(06-13-2010, 05:53 PM)kandrathe Wrote: The method you are thinking of is flawed. The amount of spending on large states like NY is much higher than for small states like North Dakota, however you wish to measure it per capita, or per revenue dollar received. Of course, areas with higher density are going to share a resource more efficiently.Once again, are you reading these tables? Or just assuming you know what's in them? Because your link (once again) flat out contradicts you.
Federal Distribution by State
New York federal spending per capita: $7932. (This is slightly below average.)
North Dakota federal spending per capita: $9903. (This is almost 20% above average.)
Now, that's only half the story. The other half is federal tax dollars going into the coffers. New York contributes much more, and more per capita, than North Dakota.
Quote:So for example, a highway bridge over a major waterway may get a million uses per year by citizens in NY, while the same bridge in ND would get maybe 1000 uses per year. Both groups of citizens have an equal need for a bridge.On an individual basis, maybe. But in sum, the NY bridge is a thousand times as valuable. Demolishing it would inconvenience a thousand times as many people. If they cost the same to build and maintain, then the cost-benefit analysis is obvious.
Quote:I don't perceive that "rural isolation and poverty" would be the result, merely that lower density states would grow infrastructure more slowly, as it would take more time to fund their needed infrastructure.And yet, they need more infrastructure to provide the same level of services. Slower growth combined with greater needs means substantially lower levels of service. Lower levels of service means a less attractive place for people to live and businesses to set up, which means slower economic growth. Add that up over time, and the urban areas win, rural areas lose. The longer it continues, the more this will be true.
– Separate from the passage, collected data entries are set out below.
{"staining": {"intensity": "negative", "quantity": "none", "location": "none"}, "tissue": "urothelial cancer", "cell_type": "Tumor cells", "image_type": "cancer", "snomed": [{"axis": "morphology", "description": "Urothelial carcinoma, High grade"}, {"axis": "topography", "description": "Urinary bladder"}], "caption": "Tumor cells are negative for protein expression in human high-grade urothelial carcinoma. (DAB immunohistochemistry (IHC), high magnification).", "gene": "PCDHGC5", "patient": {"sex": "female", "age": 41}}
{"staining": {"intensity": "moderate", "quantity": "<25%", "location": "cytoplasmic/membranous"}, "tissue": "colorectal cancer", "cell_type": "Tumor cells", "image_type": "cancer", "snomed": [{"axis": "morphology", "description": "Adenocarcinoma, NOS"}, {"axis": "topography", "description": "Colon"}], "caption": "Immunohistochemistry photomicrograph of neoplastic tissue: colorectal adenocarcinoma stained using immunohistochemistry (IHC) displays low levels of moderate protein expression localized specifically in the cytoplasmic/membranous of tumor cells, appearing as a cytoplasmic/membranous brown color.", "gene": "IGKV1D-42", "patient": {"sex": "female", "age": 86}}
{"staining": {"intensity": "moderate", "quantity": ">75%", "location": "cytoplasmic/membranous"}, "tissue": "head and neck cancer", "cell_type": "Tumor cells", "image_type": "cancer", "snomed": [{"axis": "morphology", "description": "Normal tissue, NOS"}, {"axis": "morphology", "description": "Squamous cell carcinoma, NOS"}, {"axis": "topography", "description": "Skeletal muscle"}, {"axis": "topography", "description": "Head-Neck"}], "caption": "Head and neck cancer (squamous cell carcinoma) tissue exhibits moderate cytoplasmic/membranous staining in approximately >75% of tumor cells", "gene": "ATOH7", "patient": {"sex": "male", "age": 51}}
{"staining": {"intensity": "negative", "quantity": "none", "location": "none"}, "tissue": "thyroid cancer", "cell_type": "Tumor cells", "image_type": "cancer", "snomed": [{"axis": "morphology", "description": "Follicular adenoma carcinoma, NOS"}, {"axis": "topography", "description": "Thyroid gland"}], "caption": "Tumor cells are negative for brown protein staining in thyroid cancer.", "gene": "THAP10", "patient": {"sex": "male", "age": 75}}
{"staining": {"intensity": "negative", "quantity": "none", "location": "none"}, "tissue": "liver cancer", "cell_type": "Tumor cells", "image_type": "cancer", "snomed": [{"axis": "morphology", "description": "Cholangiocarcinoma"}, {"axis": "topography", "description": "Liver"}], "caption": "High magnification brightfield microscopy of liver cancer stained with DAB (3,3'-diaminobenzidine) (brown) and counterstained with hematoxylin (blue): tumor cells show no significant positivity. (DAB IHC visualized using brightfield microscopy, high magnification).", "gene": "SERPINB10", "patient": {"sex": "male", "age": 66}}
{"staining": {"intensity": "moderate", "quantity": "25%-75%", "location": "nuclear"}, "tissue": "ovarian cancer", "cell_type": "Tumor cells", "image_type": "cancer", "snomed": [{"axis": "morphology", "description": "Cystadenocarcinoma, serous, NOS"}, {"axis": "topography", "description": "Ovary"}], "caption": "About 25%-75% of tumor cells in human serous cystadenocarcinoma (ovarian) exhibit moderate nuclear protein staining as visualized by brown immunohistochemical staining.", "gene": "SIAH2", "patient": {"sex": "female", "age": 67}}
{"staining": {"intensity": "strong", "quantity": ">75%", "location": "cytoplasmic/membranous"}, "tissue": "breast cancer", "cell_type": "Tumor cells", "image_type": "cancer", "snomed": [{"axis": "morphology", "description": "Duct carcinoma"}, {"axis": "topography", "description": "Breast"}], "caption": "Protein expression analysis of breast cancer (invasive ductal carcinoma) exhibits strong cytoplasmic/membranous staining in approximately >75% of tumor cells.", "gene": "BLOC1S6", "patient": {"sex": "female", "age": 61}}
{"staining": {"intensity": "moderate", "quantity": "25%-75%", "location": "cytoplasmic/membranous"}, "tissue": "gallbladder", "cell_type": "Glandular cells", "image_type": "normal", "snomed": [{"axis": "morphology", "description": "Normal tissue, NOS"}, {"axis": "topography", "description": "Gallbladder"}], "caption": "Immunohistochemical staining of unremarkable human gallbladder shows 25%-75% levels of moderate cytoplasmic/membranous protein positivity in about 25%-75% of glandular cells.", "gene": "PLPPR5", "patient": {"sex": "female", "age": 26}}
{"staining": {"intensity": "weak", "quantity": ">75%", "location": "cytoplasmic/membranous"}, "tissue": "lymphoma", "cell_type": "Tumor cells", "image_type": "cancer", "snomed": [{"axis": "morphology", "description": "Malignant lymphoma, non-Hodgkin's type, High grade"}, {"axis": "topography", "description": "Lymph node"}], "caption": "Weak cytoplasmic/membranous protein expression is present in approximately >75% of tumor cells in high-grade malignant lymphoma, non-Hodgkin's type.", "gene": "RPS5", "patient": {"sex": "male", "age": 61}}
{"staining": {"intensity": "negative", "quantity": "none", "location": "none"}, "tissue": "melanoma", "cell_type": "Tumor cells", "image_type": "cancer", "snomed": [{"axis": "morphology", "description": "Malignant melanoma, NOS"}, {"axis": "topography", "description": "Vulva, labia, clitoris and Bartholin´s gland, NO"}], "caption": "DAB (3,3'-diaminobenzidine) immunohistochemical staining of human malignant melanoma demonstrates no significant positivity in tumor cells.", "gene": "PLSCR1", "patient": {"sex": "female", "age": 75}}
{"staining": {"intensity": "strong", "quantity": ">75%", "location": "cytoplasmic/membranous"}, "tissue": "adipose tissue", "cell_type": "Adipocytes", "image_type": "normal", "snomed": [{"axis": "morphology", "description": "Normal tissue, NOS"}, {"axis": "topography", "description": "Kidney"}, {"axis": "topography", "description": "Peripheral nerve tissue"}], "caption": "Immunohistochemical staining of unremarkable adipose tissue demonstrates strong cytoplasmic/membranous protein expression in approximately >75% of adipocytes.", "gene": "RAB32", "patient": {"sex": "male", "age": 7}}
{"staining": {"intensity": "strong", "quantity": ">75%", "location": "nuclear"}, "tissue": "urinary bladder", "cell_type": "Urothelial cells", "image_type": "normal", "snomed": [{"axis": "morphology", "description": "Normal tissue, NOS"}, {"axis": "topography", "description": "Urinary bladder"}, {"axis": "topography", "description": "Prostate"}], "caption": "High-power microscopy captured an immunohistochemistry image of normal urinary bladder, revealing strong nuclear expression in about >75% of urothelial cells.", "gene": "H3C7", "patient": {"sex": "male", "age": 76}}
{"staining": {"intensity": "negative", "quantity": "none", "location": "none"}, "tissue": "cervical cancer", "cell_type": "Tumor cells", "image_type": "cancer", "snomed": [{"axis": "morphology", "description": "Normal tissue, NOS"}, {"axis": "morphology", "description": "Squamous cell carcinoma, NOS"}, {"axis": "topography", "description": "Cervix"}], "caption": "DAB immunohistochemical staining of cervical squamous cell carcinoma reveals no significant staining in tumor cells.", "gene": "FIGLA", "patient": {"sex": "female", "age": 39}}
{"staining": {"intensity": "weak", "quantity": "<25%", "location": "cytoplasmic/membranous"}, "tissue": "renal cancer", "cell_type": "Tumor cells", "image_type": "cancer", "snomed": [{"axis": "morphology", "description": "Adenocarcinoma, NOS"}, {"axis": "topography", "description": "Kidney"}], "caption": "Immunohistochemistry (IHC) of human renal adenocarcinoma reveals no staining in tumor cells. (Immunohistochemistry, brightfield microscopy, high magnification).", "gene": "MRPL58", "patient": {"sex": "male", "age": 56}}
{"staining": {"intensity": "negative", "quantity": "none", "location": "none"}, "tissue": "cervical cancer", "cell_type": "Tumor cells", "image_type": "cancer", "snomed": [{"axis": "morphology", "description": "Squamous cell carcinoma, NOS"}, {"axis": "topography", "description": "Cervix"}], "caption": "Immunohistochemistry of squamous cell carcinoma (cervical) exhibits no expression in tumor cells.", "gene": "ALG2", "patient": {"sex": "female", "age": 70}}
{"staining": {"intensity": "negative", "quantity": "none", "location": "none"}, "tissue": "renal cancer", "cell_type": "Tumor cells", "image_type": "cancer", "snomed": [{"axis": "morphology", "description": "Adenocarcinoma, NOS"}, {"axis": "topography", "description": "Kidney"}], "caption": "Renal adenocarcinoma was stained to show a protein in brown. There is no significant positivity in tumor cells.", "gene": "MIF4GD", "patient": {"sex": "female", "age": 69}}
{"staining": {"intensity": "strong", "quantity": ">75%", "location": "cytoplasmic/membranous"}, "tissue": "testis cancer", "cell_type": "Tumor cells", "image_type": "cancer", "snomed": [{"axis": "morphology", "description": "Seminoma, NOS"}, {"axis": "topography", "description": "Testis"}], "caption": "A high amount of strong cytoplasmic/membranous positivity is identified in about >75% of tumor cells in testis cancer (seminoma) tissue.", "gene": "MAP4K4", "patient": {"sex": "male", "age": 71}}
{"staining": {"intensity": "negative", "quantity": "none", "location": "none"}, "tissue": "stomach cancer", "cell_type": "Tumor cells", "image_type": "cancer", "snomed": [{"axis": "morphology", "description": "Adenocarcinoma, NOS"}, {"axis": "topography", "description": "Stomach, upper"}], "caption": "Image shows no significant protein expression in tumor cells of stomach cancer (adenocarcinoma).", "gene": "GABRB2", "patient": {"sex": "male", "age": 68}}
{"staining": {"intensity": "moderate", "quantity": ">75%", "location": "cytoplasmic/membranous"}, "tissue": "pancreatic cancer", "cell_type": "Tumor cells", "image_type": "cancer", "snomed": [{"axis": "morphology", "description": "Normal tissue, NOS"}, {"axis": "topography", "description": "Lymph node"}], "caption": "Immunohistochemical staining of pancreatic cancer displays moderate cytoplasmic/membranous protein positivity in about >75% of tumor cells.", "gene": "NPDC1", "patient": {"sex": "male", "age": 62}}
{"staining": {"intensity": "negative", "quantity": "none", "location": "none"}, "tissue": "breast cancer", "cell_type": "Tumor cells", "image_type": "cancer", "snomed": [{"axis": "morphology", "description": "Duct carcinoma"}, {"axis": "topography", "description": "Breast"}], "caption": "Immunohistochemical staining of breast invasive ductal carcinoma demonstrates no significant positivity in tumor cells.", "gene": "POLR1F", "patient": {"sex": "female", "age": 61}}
Quote:Currently, yes, NY, CA, TX, and FL fund wasteful boondoggles like Alaska's infamous bridge to nowhere.Those states are paying in a larger share of federal revenues than they're taking out - NY and CA getting barely 80 cents on the dollar, Texas more like 95, and Florida not quite breaking even. Alaska, on the other hand, gets back almost two dollars for every one it sends to Washington. Good deal for Alaskans. Bad deal for everyone else.